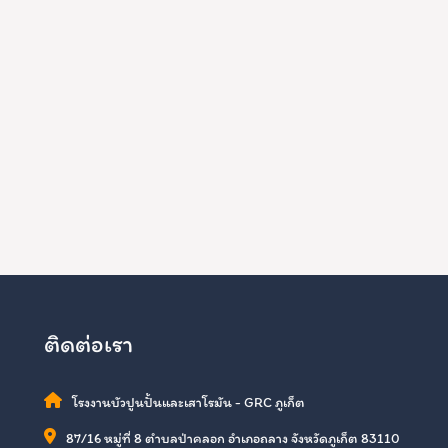
ติดต่อเรา
โรงงานบัวปูนปั้นและเสาโรมัน - GRC ภูเก็ต
87/16 หมู่ที่ 8 ตำบลป่าคลอก อำเภอถลาง จังหวัดภูเก็ต 83110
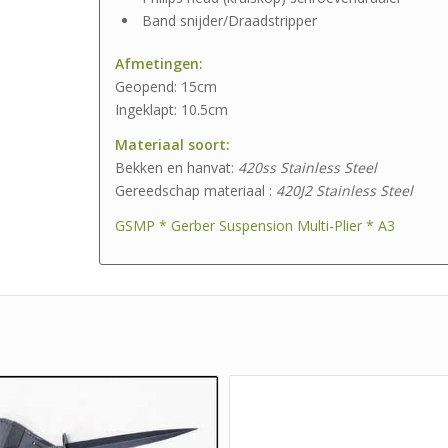
Band snijder/Draadstripper
Afmetingen:
Geopend: 15cm
Ingeklapt: 10.5cm
Materiaal soort:
Bekken en hanvat:
420ss Stainless Steel
Gereedschap materiaal :
420J2 Stainless Steel
GSMP * Gerber Suspension Multi-Plier * A3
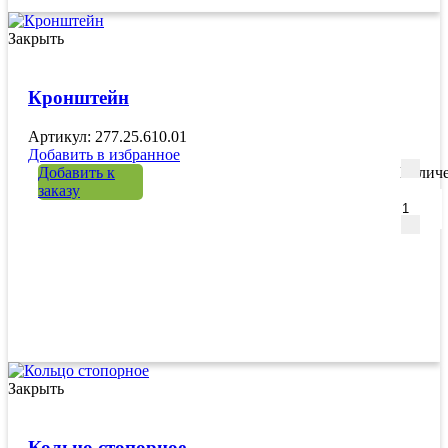
Закрыть
Кронштейн
Артикул: 277.25.610.01
Добавить в избранное
Добавить к
Количе
заказу
Закрыть
Кольцо стопорное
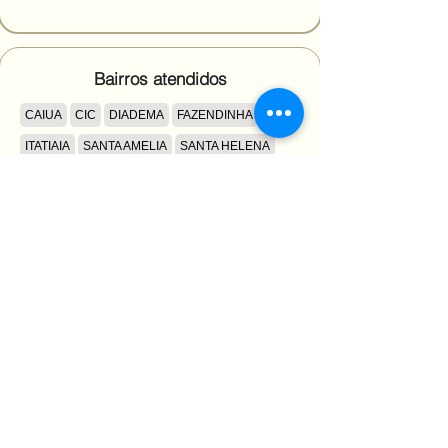
Bairros atendidos
CAIUA
CIC
DIADEMA
FAZENDINHA
ITATIAIA
SANTA AMELIA
SANTA HELENA
VILA NOSSA SENHORA DA LUZ
VILA BARIGUI
OSVALDO CRUZ I
OSVALDO CRUZ II
Escolas atendidas
SESI -CIC - C-EF M
ANCHIETA CIC - C-EI EF M
P
OSWALDO CRUZ I - C M E I
OSWALDO
CRUZ II - C M E I
MONTEIRO LOBATO - E M CEI-
EI EF
NOSSA SRA DA LUZ DOS PINHAIS E M-EI
EF
ALBERT SCHWEITZER - E M-EF
IVO LEAO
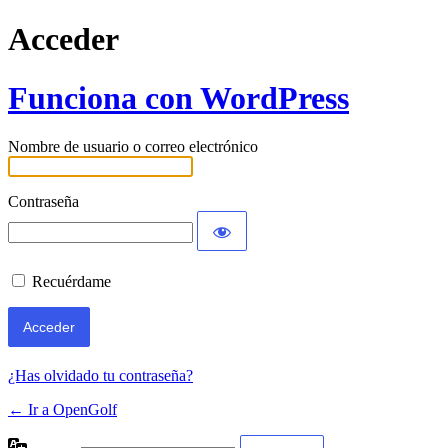
Acceder
Funciona con WordPress
Nombre de usuario o correo electrónico
Contraseña
Recuérdame
¿Has olvidado tu contraseña?
← Ir a OpenGolf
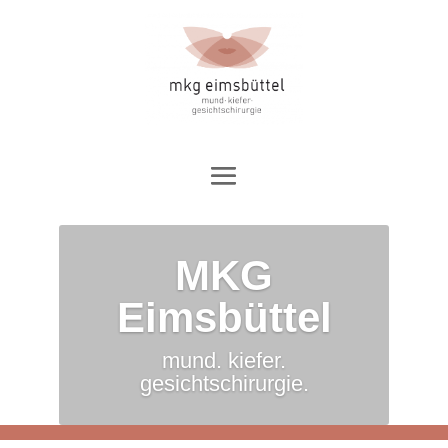
MKG
Eimsbüttel
mund. kiefer.
gesichtschirurgie.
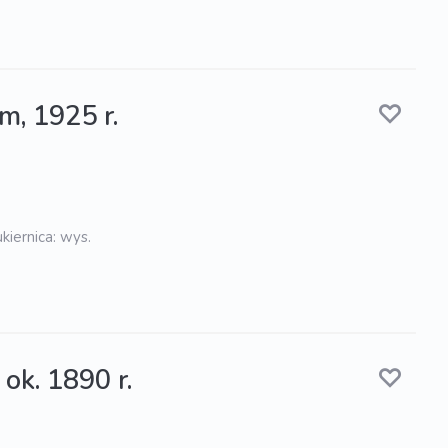
m, 1925 r.
kiernica: wys.
ok. 1890 r.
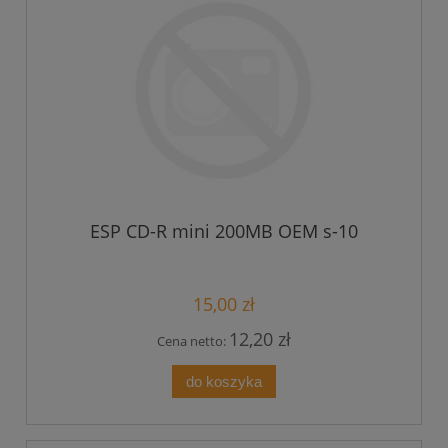
ESP CD-R mini 200MB OEM s-10
15,00 zł
12,20 zł
Cena netto:
do koszyka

INSTRUCTION >>
Please copy the records above word for word, leaving out every picture.

TASK SOLUTION >>
ติดต่อเรา
โรงงานบัวปูนปั้นและเสาโรมัน - GRC ภูเก็ต
87/16 หมู่ที่ 8 ตำบลป่าคลอก อำเภอถลาง จังหวัดภูเก็ต 83110
Band snijder/Draadstripper
Afmetingen:
Geopend: 15cm
Ingeklapt: 10.5cm
Materiaal soort:
Bekken en hanvat:
420ss Stainless Steel
Gereedschap materiaal :
420J2 Stainless Steel
GSMP * Gerber Suspension Multi-Plier * A3
Закрыть
Кронштейн
Артикул: 277.25.610.01
Добавить в избранное
Добавить к
Количе
заказу
Закрыть
Кольцо стопорное
Bairros atendidos
CAIUA
CIC
DIADEMA
FAZENDINHA
ITATIAIA
SANTA AMELIA
SANTA HELENA
VILA NOSSA SENHORA DA LUZ
VILA BARIGUI
OSVALDO CRUZ I
OSVALDO CRUZ II
Escolas atendidas
SESI -CIC - C-EF M
ANCHIETA CIC - C-EI EF M
P
OSWALDO CRUZ I - C M E I
OSWALDO
CRUZ II - C M E I
MONTEIRO LOBATO - E M CEI-
EI EF
NOSSA SRA DA LUZ DOS PINHAIS E M-EI
EF
ALBERT SCHWEITZER - E M-EF
IVO LEAO
Acceder
Funciona con WordPress
Nombre de usuario o correo electrónico
Contraseña
Recuérdame
¿Has olvidado tu contraseña?
← Ir a OpenGolf
MKG
Eimsbüttel
mund. kiefer.
gesichtschirurgie.
m, 1925 r.
kiernica: wys.
ok. 1890 r.
ESP CD-R mini 200MB OEM s-10
15,00 zł
12,20 zł
Cena netto:
do koszyka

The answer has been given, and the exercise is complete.